• _Data for processing_
***
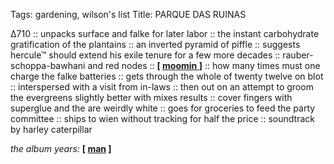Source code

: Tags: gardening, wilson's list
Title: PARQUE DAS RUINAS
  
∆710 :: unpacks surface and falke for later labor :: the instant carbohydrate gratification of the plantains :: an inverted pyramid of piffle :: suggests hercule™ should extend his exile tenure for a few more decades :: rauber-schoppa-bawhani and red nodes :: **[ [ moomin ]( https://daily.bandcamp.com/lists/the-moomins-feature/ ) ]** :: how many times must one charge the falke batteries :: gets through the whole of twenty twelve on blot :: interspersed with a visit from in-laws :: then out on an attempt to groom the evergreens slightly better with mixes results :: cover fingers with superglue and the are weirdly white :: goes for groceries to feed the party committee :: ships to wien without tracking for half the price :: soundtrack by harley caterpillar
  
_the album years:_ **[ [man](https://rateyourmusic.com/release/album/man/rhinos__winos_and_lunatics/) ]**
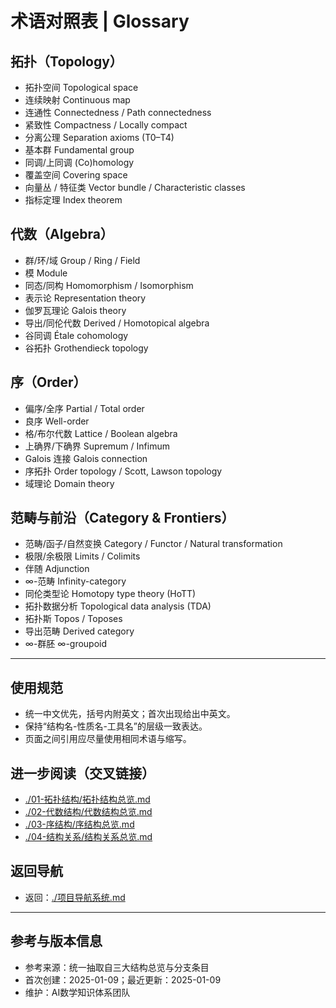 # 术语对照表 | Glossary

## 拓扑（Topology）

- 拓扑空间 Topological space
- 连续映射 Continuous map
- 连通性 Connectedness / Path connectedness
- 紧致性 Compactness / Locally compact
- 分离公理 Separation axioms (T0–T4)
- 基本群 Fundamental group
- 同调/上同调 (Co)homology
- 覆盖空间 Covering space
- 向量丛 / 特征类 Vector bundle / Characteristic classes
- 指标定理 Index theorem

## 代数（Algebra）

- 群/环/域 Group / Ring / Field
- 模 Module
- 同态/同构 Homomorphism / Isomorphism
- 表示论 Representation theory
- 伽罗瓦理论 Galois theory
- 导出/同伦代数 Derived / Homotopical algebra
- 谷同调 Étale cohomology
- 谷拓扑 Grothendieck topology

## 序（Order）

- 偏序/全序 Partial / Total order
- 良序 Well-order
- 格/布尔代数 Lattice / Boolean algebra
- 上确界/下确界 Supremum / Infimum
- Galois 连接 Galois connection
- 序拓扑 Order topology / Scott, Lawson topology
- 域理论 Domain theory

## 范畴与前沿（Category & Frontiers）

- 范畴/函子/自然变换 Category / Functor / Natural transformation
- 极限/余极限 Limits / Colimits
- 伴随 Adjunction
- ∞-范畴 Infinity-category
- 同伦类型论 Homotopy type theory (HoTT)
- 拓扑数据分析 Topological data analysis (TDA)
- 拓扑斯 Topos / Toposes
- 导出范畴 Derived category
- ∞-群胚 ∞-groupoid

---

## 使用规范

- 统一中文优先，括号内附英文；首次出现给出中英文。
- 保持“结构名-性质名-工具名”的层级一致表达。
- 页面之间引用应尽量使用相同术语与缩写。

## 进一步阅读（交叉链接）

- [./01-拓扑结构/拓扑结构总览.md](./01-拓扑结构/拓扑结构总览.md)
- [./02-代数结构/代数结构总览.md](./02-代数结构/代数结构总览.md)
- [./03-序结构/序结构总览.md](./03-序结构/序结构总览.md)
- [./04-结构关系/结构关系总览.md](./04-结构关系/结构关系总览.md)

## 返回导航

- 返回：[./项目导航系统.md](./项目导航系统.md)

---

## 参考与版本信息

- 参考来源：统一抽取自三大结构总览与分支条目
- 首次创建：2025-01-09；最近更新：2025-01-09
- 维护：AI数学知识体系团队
***
• _Work request_
Return, without alteration, the lines of the records above that begin with the line containing "- 拓扑空间 Topological space" and end with the line containing "## 代数（Algebra）", including both of those lines.

• _Response box_
- 拓扑空间 Topological space
- 连续映射 Continuous map
- 连通性 Connectedness / Path connectedness
- 紧致性 Compactness / Locally compact
- 分离公理 Separation axioms (T0–T4)
- 基本群 Fundamental group
- 同调/上同调 (Co)homology
- 覆盖空间 Covering space
- 向量丛 / 特征类 Vector bundle / Characteristic classes
- 指标定理 Index theorem

## 代数（Algebra）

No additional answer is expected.